**Information shown**:
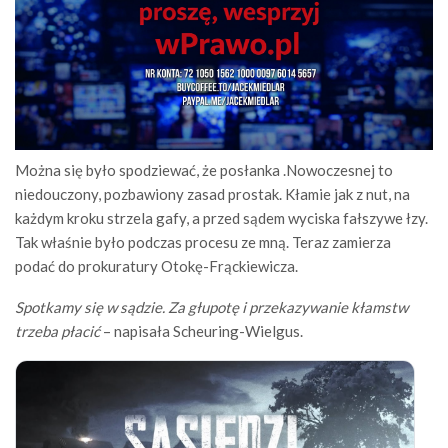
Można się było spodziewać, że posłanka .Nowoczesnej to
niedouczony, pozbawiony zasad prostak. Kłamie jak z nut, na
każdym kroku strzela gafy, a przed sądem wyciska fałszywe łzy.
Tak właśnie było podczas procesu ze mną. Teraz zamierza
podać do prokuratury Otokę-Frąckiewicza.
Spotkamy się w sądzie. Za głupotę i przekazywanie kłamstw
trzeba płacić
– napisała Scheuring-Wielgus.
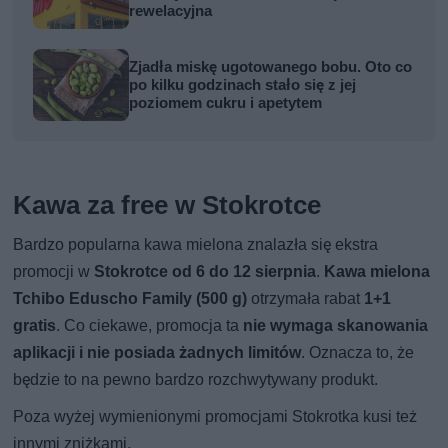
rewelacyjna
Zjadła miskę ugotowanego bobu. Oto co
po kilku godzinach stało się z jej
poziomem cukru i apetytem
Kawa za free w Stokrotce
Bardzo popularna kawa mielona znalazła się ekstra
promocji w
Stokrotce od 6 do 12 sierpnia
.
Kawa mielona
Tchibo Eduscho Family (500 g)
otrzymała rabat
1+1
gratis
. Co ciekawe, promocja ta
nie wymaga skanowania
aplikacji i nie posiada żadnych limitów
. Oznacza to, że
będzie to na pewno bardzo rozchwytywany produkt.
Poza wyżej wymienionymi promocjami Stokrotka kusi też
innymi zniżkami.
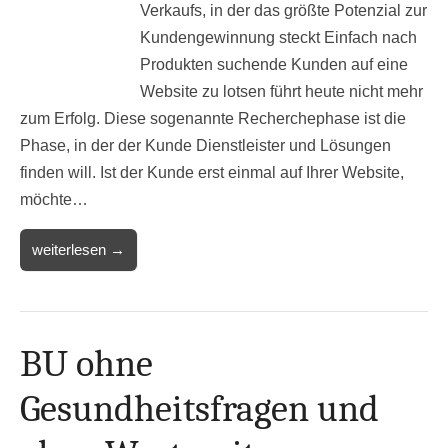
Verkaufs, in der das größte Potenzial zur
Kundengewinnung steckt Einfach nach
Produkten suchende Kunden auf eine
Website zu lotsen führt heute nicht mehr
zum Erfolg. Diese sogenannte Recherchephase ist die
Phase, in der der Kunde Dienstleister und Lösungen
finden will. Ist der Kunde erst einmal auf Ihrer Website,
möchte…
weiterlesen →
BU ohne
Gesundheitsfragen und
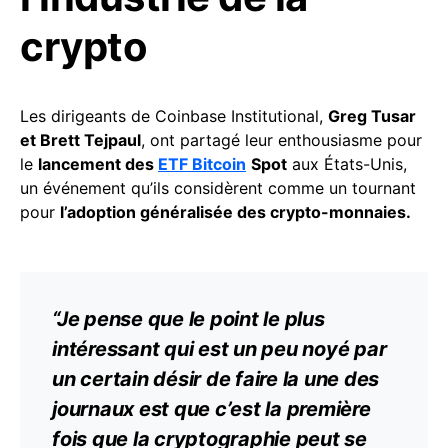
crypto
Les dirigeants de Coinbase Institutional,
Greg Tusar
et Brett Tejpaul
, ont partagé leur enthousiasme pour
le
lancement des
ETF Bitcoin
Spot
aux États-Unis,
un événement qu’ils considèrent comme un tournant
pour
l’adoption généralisée des crypto-monnaies.
“Je pense que le point le plus
intéressant qui est un peu noyé par
un certain désir de faire la une des
journaux est que c’est la première
fois que la
cryptographie
peut se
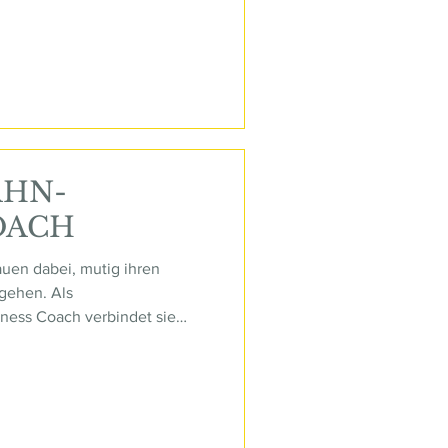
einem individuellen Ansatz
dizin und Naturheilkunde, um
kraft und ein authentisches
AHN-
OACH
uen dabei, mutig ihren
gehen. Als
ness Coach verbindet sie
tise mit tiefem Verständnis für
rungen von Frauen, die sich
iness aufbauen wollen. Mit
klaren Blick für Potenzial
hre Ideen in ein authentisches,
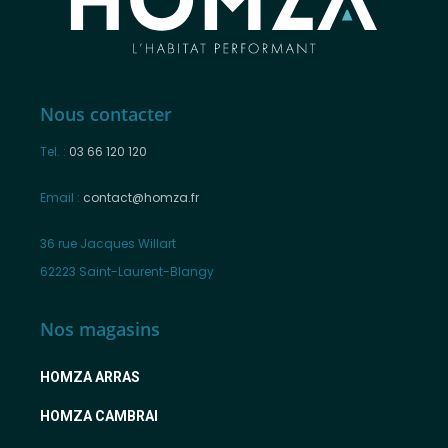
Nous contacter
Tel. :
03 66 120 120
Email :
contact@homza.fr
36 rue Jacques Willart
62223 Saint-Laurent-Blangy
Nos magasins
HOMZA ARRAS
HOMZA CAMBRAI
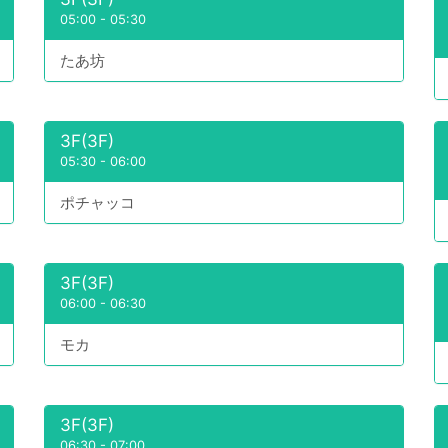
05:00
-
05:30
たあ坊
3F(3F)
05:30
-
06:00
ポチャッコ
3F(3F)
06:00
-
06:30
モカ
3F(3F)
06:30
-
07:00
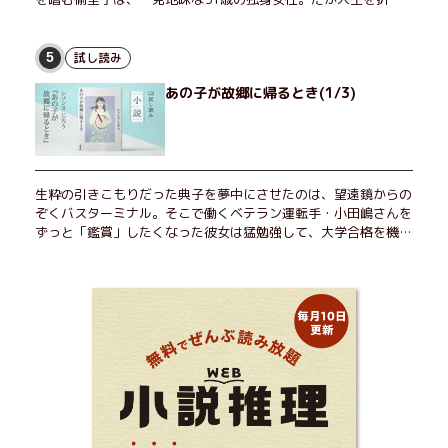
返した今、「今日が一番若い」と日々を謳歌するように花摘みを
愉しんでいた。そんな愉里子の前に初めて、恋の終わりを怖れさ
せる男が現れた。茶の湯の粋人、70歳の万江島だ。だが彼に
試し読み
5
は、ある秘密があった……。自分の心と身体を偽らない女たちの
あの子が故郷に帰るとき(1/3)
姿と、その連帯を描く。赤裸々にして切実な、セクシュアリティ
をめぐる物語。
生粋の引きこもりだった典子を夢中にさせたのは、望遠鏡からの
ぞくバスターミナル。そこで働くベテラン運転手・小田嶋さんを
ずっと「鑑賞」したくなった彼女は猛勉強して、大学合格を機に
近くで暮らすことに──。初恋、就職、大切な人との別れ。「こ
んなはずじゃなかった」の先で毎日はちょっとずつ面白くな
る！ 地元が恋しくなったとき、どこか遠くへ逃げたいときは読
んで下さい。孤独を愛する人のお守りになる、くすっと、うるっ
と、心がゆるむ短編集。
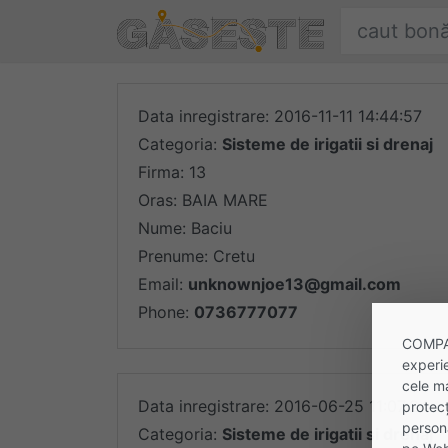
Sari la conținut
Găsește ofert
Oferte
Data inregistrare: 2016-11-11 14:44:57
Categoria:
Sisteme de irigatii si drenaj
Firma: 13
Oras: BAIA MARE
Nume: Baciu
Prenume: Cretu
Email:
unknownjoe13@gmail.com
Phone:
0736777077
COMPANI
experie
cele m
Data inregistrare: 2016-06-25 11:07:24
protecț
persona
Categoria:
Sisteme de irigatii si drenaj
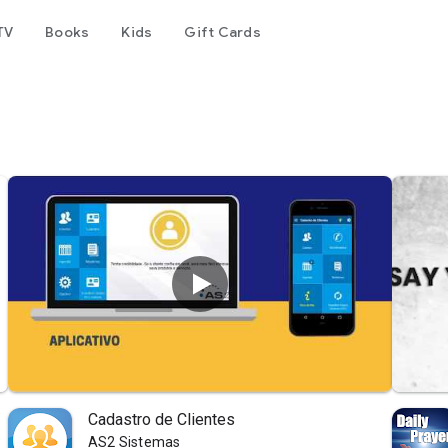
TV
Books
Kids
Gift Cards
Cadastro de Clientes
AS2 Sistemas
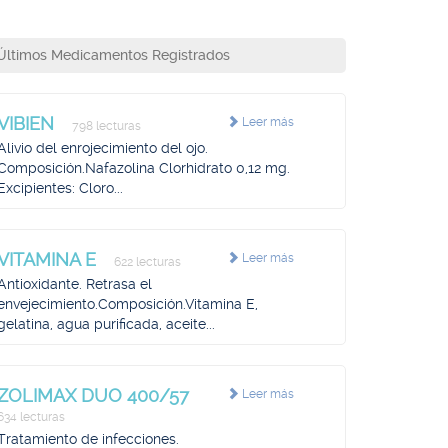
Últimos Medicamentos Registrados
VIBIEN
Leer más
798 lecturas
Alivio del enrojecimiento del ojo.
Composición.Nafazolina Clorhidrato 0,12 mg.
Excipientes: Cloro...
VITAMINA E
Leer más
622 lecturas
Antioxidante. Retrasa el
envejecimiento.Composición.Vitamina E,
gelatina, agua purificada, aceite...
ZOLIMAX DUO 400/57
Leer más
634 lecturas
Tratamiento de infecciones.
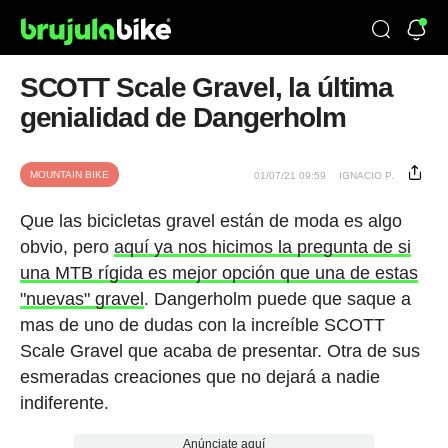
SCOTT Scale Gravel, la última
genialidad de Dangerholm
MOUNTAIN BIKE
01/07/21 09:59
IGNACIO P.
Que las bicicletas gravel están de moda es algo
obvio, pero
aquí ya nos hicimos la pregunta de si
una MTB rígida es mejor opción que una de estas
"nuevas" gravel
. Dangerholm puede que saque a
mas de uno de dudas con la increíble SCOTT
Scale Gravel que acaba de presentar. Otra de sus
esmeradas creaciones que no dejará a nadie
indiferente.
Anúnciate aquí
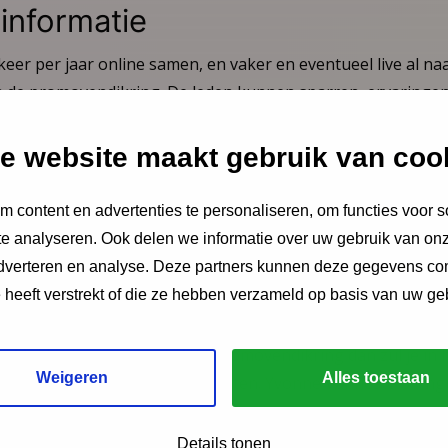
 informatie
eer per jaar online samen, en vaker en eventueel live al n
van de promovendikring. De leden kunnen sparren, ervaringe
nderzoek of het te doorlopen traject aan elkaar voorleggen,
 bespreken en zaken als impact en valorisatie met elkaar 
e website maakt gebruik van coo
endikring.
 content en advertenties te personaliseren, om functies voor s
n
e analyseren. Ook delen we informatie over uw gebruik van onz
adverteren en analyse. Deze partners kunnen deze gegevens c
n hieronder aanmelden om lid te worden van de NCJ promove
e heeft verstrekt of die ze hebben verzameld op basis van uw ge
zig kunt zijn op de bijeenkomst van 19 mei en/of 10 novemb
ook aangeven of je een onderwerp wilt bespreken of vraag he
. Meld je je aan voor de NCJ Promovendikring dan zul je in 
Weigeren
Alles toestaan
ing krijgen voor de bijeenkomsten. Yvonne Vanneste of Ingri
et samen voor te bereiden.
Details tonen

**Problem to work on**: Repeat, word for word, the lines of the material above from the one holding "る！ 地元が恋しくなったとき、どこか遠くへ逃げたいときは読" through the one holding "Que las bicicletas". Leave out pictures.

**Output of the exercise**:
る！ 地元が恋しくなったとき、どこか遠くへ逃げたいときは読
んで下さい。孤独を愛する人のお守りになる、くすっと、うるっ
と、心がゆるむ短編集。
Sari la conținut
Găsește ofert
Oferte
Data inregistrare: 2016-11-11 14:44:57
Categoria:
Sisteme de irigatii si drenaj
Firma: 13
Oras: BAIA MARE
Nume: Baciu
Prenume: Cretu
Email:
unknownjoe13@gmail.com
Phone:
0736777077
COMPANI
experie
cele m
Data inregistrare: 2016-06-25 11:07:24
protecț
persona
Categoria:
Sisteme de irigatii si drenaj
TV
Books
Kids
Gift Cards
Cadastro de Clientes
AS2 Sistemas
Últimos Medicamentos Registrados
VIBIEN
Leer más
798 lecturas
Alivio del enrojecimiento del ojo.
Composición.Nafazolina Clorhidrato 0,12 mg.
Excipientes: Cloro...
VITAMINA E
Leer más
622 lecturas
Antioxidante. Retrasa el
envejecimiento.Composición.Vitamina E,
gelatina, agua purificada, aceite...
ZOLIMAX DUO 400/57
Leer más
634 lecturas
Tratamiento de infecciones.
SCOTT Scale Gravel, la última
genialidad de Dangerholm
MOUNTAIN BIKE
01/07/21 09:59
IGNACIO P.
Que las bicicletas gravel están de moda es algo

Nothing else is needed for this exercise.